Natacha vient d’une famille russophone d’Odessa. Son mari l’a convaincue de quitter le pays pour mettre les filles en sécurité. Elle n’avait jamais quitté l’Ukraine, ou pris le train. Hasard des réseaux sociaux, sa sœur est arrivée de son côté à Renens, a vu notre offre et nous a mis en relation. Et les voilà. Il faut tout réinventer, s’expliquer sur les aspects de la vie en commun, laisser tomber les craintes qui risquent de paralyser la relation. Remises du voyage, les filles ont commencé à chanter, se sont enthousiasmées de trouver chez nous un chien. Tout devient aventure, source d’émerveillement ou d’interrogation: commencer l’école, expliquer les trajets, comment on trouve l’EVAM à Lausanne...

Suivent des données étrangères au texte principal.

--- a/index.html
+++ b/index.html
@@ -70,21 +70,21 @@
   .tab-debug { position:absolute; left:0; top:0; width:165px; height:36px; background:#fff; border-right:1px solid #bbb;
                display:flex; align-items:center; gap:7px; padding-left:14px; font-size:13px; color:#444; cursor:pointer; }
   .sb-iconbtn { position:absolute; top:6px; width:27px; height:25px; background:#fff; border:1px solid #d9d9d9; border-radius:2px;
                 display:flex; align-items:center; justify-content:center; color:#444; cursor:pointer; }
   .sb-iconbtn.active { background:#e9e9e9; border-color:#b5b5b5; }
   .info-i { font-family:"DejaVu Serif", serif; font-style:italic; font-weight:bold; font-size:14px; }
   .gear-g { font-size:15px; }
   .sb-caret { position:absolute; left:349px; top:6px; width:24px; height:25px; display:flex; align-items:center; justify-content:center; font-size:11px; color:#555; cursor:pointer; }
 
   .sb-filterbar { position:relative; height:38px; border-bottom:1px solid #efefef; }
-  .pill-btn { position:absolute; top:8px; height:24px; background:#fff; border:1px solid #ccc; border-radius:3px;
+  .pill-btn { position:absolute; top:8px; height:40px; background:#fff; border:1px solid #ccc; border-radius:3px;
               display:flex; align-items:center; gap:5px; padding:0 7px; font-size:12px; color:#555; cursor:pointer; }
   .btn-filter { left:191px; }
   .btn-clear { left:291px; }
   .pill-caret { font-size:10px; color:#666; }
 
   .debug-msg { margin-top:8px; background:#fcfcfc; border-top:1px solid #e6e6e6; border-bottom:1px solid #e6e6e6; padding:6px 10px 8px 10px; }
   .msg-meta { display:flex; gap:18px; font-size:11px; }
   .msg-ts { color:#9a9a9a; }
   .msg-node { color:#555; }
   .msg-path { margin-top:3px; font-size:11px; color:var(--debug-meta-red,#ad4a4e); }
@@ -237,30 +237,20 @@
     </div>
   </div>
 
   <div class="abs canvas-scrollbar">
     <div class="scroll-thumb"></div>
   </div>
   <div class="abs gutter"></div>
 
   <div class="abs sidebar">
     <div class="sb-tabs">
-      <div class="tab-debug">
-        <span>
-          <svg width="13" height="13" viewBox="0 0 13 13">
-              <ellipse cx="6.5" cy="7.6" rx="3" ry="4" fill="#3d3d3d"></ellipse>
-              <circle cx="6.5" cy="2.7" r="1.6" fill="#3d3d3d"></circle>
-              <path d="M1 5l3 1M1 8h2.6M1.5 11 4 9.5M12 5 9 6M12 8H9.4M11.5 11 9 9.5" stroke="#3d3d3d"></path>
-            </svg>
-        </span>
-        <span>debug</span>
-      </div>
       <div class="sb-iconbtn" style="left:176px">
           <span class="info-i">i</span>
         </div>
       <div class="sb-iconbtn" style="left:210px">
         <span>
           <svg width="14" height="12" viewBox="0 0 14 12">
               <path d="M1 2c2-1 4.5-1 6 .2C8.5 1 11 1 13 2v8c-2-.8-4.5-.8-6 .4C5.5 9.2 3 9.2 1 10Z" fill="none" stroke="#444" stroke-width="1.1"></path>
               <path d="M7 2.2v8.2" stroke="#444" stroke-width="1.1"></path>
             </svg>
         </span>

Très vite, Natacha insiste pour avoir «quelque chose à faire». Elle ne veut pas être à charge, espère trouver du travail: si jamais vous pouvez lui proposer un emploi, elle est comptable et gère à merveille les tableaux Excel. Elle pratique un peu d’anglais et a commencé à apprendre le français.

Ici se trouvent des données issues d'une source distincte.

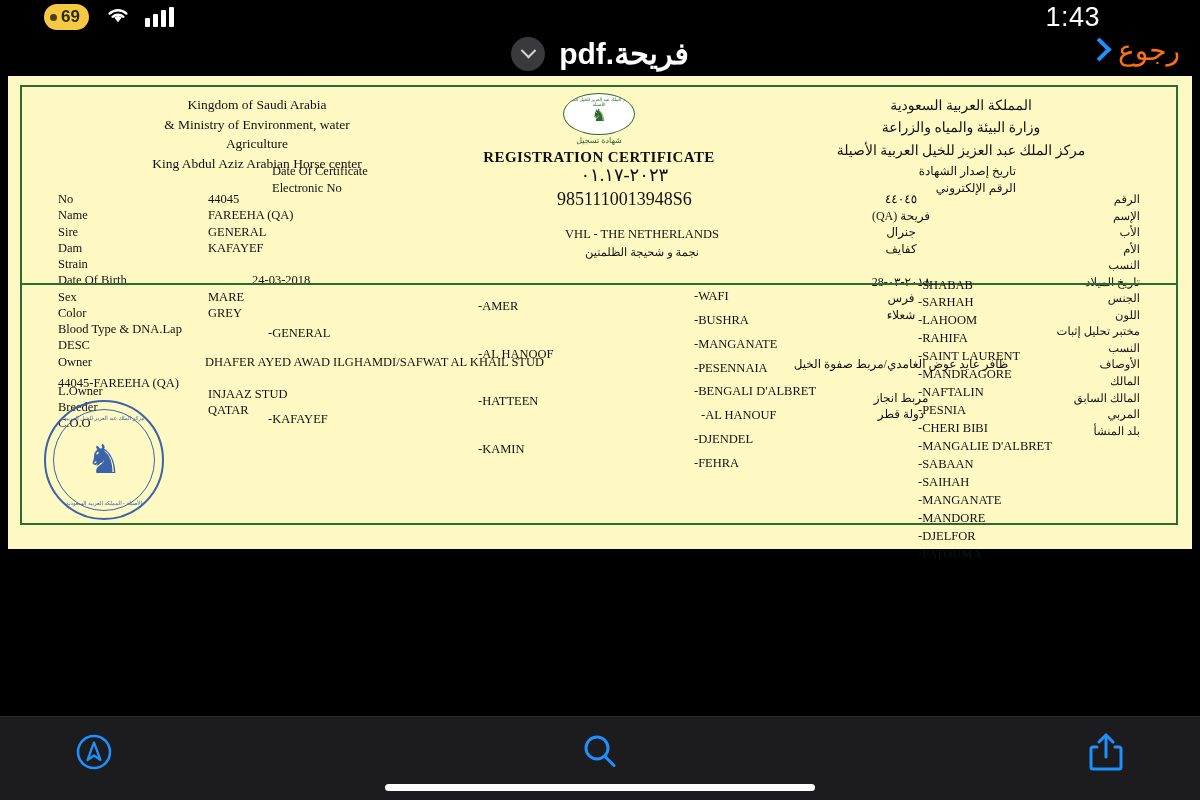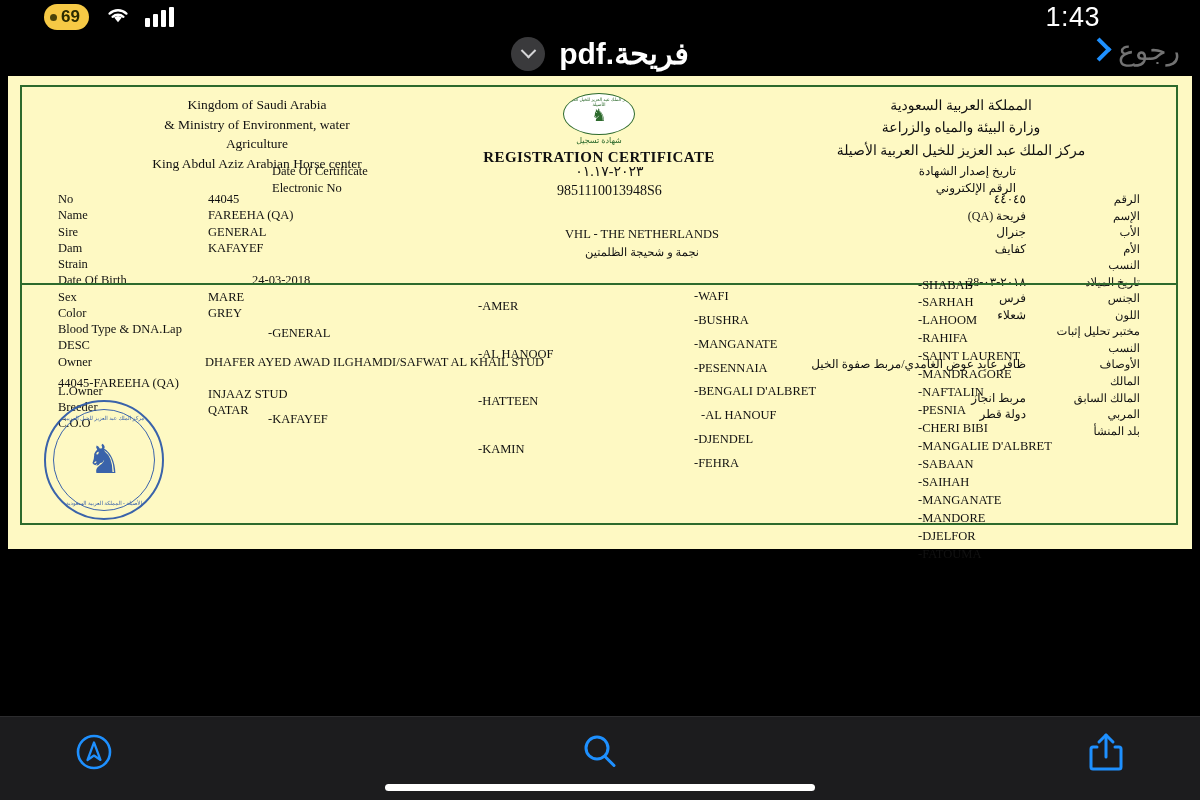--- a/index.html
+++ b/index.html
@@ -48,21 +48,21 @@
   }
 
   
   .navbar {
     position: absolute; top: 34px; left: 0; width: 1200px; height: 42px;
     color: #fff;
   }
   .nav-back {
     position: absolute; right: 20px; top: 0;
     display: flex; align-items: center; gap: 10px;
-    color: #737373;
+    color: #f97316;
     font-size: 28px; direction: rtl;
   }
   .chev {
     display: inline-block;
     width: 17px; height: 17px;
     border-right: 4px solid #1e90ff;
     border-top: 4px solid #1e90ff;
     transform: rotate(45deg);
     margin-bottom: 2px;
   }
@@ -126,37 +126,37 @@
   .seal-cap { font-size: 8px; color: #2d6a2d; margin-top: 1px; }
   .reg-title {
     position: absolute; left: 0; right: 0; top: 62px;
     text-align: center; font-size: 15px; font-weight: 700; letter-spacing: .4px;
   }
 
   .cert-date-block {
     position: absolute; left: 250px; top: 76px; font-size: 12.5px; line-height: 1.35;
   }
   .cert-date-vals {
-    position: absolute; left: 535px; top: 76px; font-size: 14px; line-height: 1.35; text-align: center;
+    position: absolute; left: 535px; top: 76px; font-size: 18px; line-height: 1.35; text-align: center;
   }
   .cert-date-ar {
     position: absolute; right: 160px; top: 76px; font-size: 12px; line-height: 1.45;
     direction: rtl; text-align: right;
   }
 
   .field-labels {
     position: absolute; left: 36px; top: 104px; font-size: 12.5px; line-height: 1.30;
   }
   .field-values {
     position: absolute; left: 186px; top: 104px; font-size: 12.5px; line-height: 1.30;
   }
   .field-values .wide { display:block; max-width: 340px; }
   .field-ar-values {
     position: absolute; right: 150px; top: 104px; font-size: 12px; line-height: 1.38;
-    direction: rtl; text-align: right; width: 250px;
+    direction: rtl; text-align: center; width: 250px;
   }
   .field-ar-labels {
     position: absolute; right: 36px; top: 104px; font-size: 11.5px; line-height: 1.44;
     direction: rtl; text-align: right; width: 105px;
   }
   .center-notes {
     position: absolute; left: 470px; top: 138px; font-size: 12.5px; line-height: 1.5; text-align: center; width: 300px;
   }
   .center-notes .ar { font-size: 11.5px; direction: rtl; }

Une fois la pression retombée, nous osons poser des questions sur les drames traversés. Natacha montre sur son téléphone l’immeuble voisin qui a été bombardé, raconte son inquiétude pour son mari, pour les parents isolés à la campagne. C’est comme si elle parlait de gens que l’on connaît. Comme si cette catastrophe était arrivée ici. Alors oui, nous avons bien fait d’ouvrir notre porte. Le plus étrange est sans doute de ne pas pouvoir se projeter dans l’avenir. Combien de temps seront-elles chez nous?

Et puis l’autre jour, en face de la maison de commune de Chexbres, je revois le monument en souvenir des «Vignerons du tsar». Il y a une petite explication et une carte avec un itinéraire de Lavaux à Chabag, dans la région d’Odessa. Et la date me saute aux yeux: 1822. Il y a donc exactement 200 ans que des vignerons de notre région partaient fonder une colonie et cultiver du chasselas sur des terres mises à disposition par le tsar de Russie, dans l’actuelle Ukraine. Autre coïncidence, Chabag était proche d’un lac nommé Liman! Des gens d’ici étaient partis chercher, sinon fortune, de bonnes terres à cultiver. La présence helvétique perdura à Chabag jusqu’à la Seconde Guerre mondiale. J’en ai parlé à Natacha qui n’avait jamais entendu ce nom de lieu. Jusqu’à ce que je comprenne que le village se nomme désormais Shabo. Et Natacha de me faire alors un grand sourire et de me répondre grâce à «Google Translate». «Ah oui, j’ai visité une fois le musée suisse de Shabo avec mon mari. C’est là-bas qu’ils fabriquent la «Vodka de Vevey».